The good news? It’s fixable.
Why Plateaus Happen
- Your metabolism adapts
- You burn fewer calories as you lose weight
- Your routine becomes too predictable
👉 Your body becomes efficient—so progress slows down.
Step 1: Recalculate Your Calories
As your weight drops, your calorie needs decrease.
👉 Adjust your calorie intake every few weeks.
Step 2: Increase Activity (NEAT)
NEAT = Non-Exercise Activity Thermogenesis
Examples:
- Walking more
- Taking stairs
- Standing instead of sitting
👉 Small changes burn significant calories over time.
Step 3: Add Strength Training
If you’re only doing cardio, you’re missing out.
Include exercises like:
- Squat
- Deadlift
👉 Builds muscle and boosts metabolism.
Step 4: Track Your Food Accurately
Hidden calories can stall progress.
👉 Use apps to track everything you eat.
Step 5: Adjust Cardio Strategy
Instead of doing more cardio, try smarter cardio:
- HIIT (High-Intensity Interval Training)

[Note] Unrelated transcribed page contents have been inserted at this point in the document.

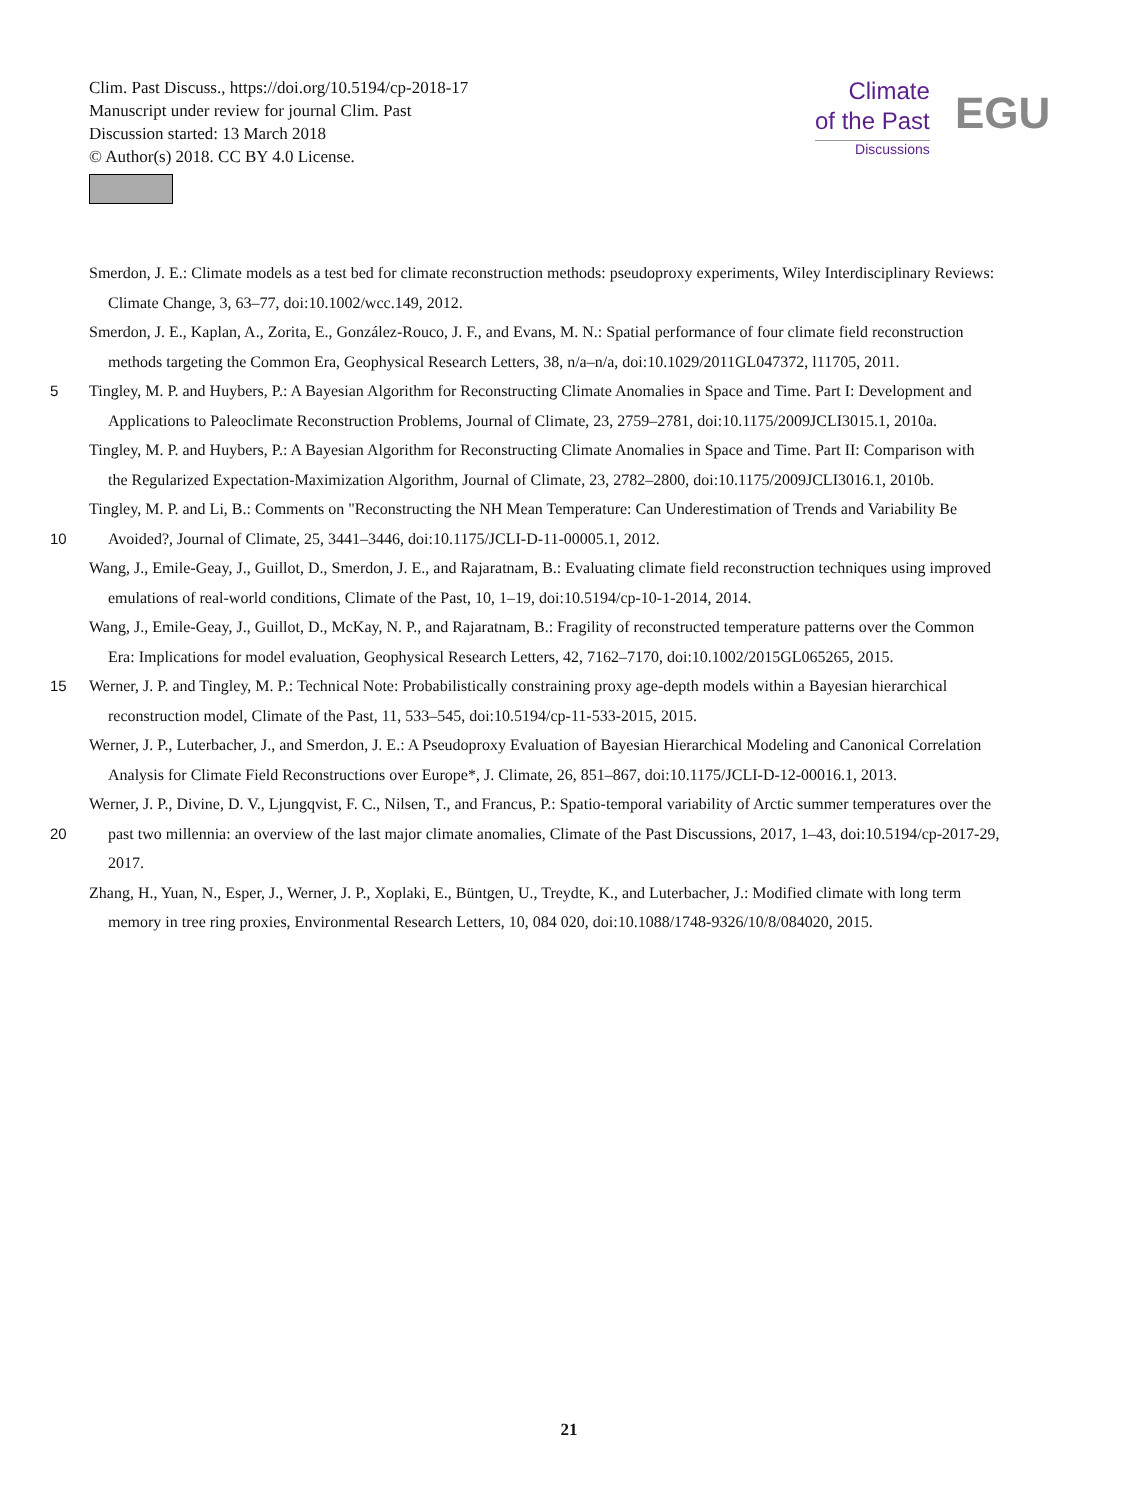Clim. Past Discuss., https://doi.org/10.5194/cp-2018-17
Manuscript under review for journal Clim. Past
Discussion started: 13 March 2018
© Author(s) 2018. CC BY 4.0 License.
Climate
of the Past
Discussions
EGU
Smerdon, J. E.: Climate models as a test bed for climate reconstruction methods: pseudoproxy experiments, Wiley Interdisciplinary Reviews:
Climate Change, 3, 63–77, doi:10.1002/wcc.149, 2012.
Smerdon, J. E., Kaplan, A., Zorita, E., González-Rouco, J. F., and Evans, M. N.: Spatial performance of four climate field reconstruction
methods targeting the Common Era, Geophysical Research Letters, 38, n/a–n/a, doi:10.1029/2011GL047372, l11705, 2011.
5 Tingley, M. P. and Huybers, P.: A Bayesian Algorithm for Reconstructing Climate Anomalies in Space and Time. Part I: Development and
Applications to Paleoclimate Reconstruction Problems, Journal of Climate, 23, 2759–2781, doi:10.1175/2009JCLI3015.1, 2010a.
Tingley, M. P. and Huybers, P.: A Bayesian Algorithm for Reconstructing Climate Anomalies in Space and Time. Part II: Comparison with
the Regularized Expectation-Maximization Algorithm, Journal of Climate, 23, 2782–2800, doi:10.1175/2009JCLI3016.1, 2010b.
Tingley, M. P. and Li, B.: Comments on "Reconstructing the NH Mean Temperature: Can Underestimation of Trends and Variability Be
10 Avoided?, Journal of Climate, 25, 3441–3446, doi:10.1175/JCLI-D-11-00005.1, 2012.
Wang, J., Emile-Geay, J., Guillot, D., Smerdon, J. E., and Rajaratnam, B.: Evaluating climate field reconstruction techniques using improved
emulations of real-world conditions, Climate of the Past, 10, 1–19, doi:10.5194/cp-10-1-2014, 2014.
Wang, J., Emile-Geay, J., Guillot, D., McKay, N. P., and Rajaratnam, B.: Fragility of reconstructed temperature patterns over the Common
Era: Implications for model evaluation, Geophysical Research Letters, 42, 7162–7170, doi:10.1002/2015GL065265, 2015.
15 Werner, J. P. and Tingley, M. P.: Technical Note: Probabilistically constraining proxy age-depth models within a Bayesian hierarchical
reconstruction model, Climate of the Past, 11, 533–545, doi:10.5194/cp-11-533-2015, 2015.
Werner, J. P., Luterbacher, J., and Smerdon, J. E.: A Pseudoproxy Evaluation of Bayesian Hierarchical Modeling and Canonical Correlation
Analysis for Climate Field Reconstructions over Europe*, J. Climate, 26, 851–867, doi:10.1175/JCLI-D-12-00016.1, 2013.
Werner, J. P., Divine, D. V., Ljungqvist, F. C., Nilsen, T., and Francus, P.: Spatio-temporal variability of Arctic summer temperatures over the
20 past two millennia: an overview of the last major climate anomalies, Climate of the Past Discussions, 2017, 1–43, doi:10.5194/cp-2017-29,
2017.
Zhang, H., Yuan, N., Esper, J., Werner, J. P., Xoplaki, E., Büntgen, U., Treydte, K., and Luterbacher, J.: Modified climate with long term
memory in tree ring proxies, Environmental Research Letters, 10, 084 020, doi:10.1088/1748-9326/10/8/084020, 2015.
21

- Mix low and high intensity
👉 Efficiency matters more than duration.
Step 6: Improve Sleep & Stress
Poor sleep and high stress increase fat storage.
👉 Aim for 7–9 hours of sleep.
Step 7: Take a Diet Break
Eat at maintenance calories for 1–2 weeks.
👉 Resets metabolism and hormones.
Common Mistakes to Avoid
❌ Cutting calories too aggressively
❌ Doing excessive cardio
❌ Ignoring strength training
❌ Expecting linear progress
👉 Fat loss is not a straight line.
Conclusion: Plateaus Are Normal
They’re not failure—they’re feedback.
Final Thought
When progress slows, don’t quit.
Adjust your strategy—and keep going.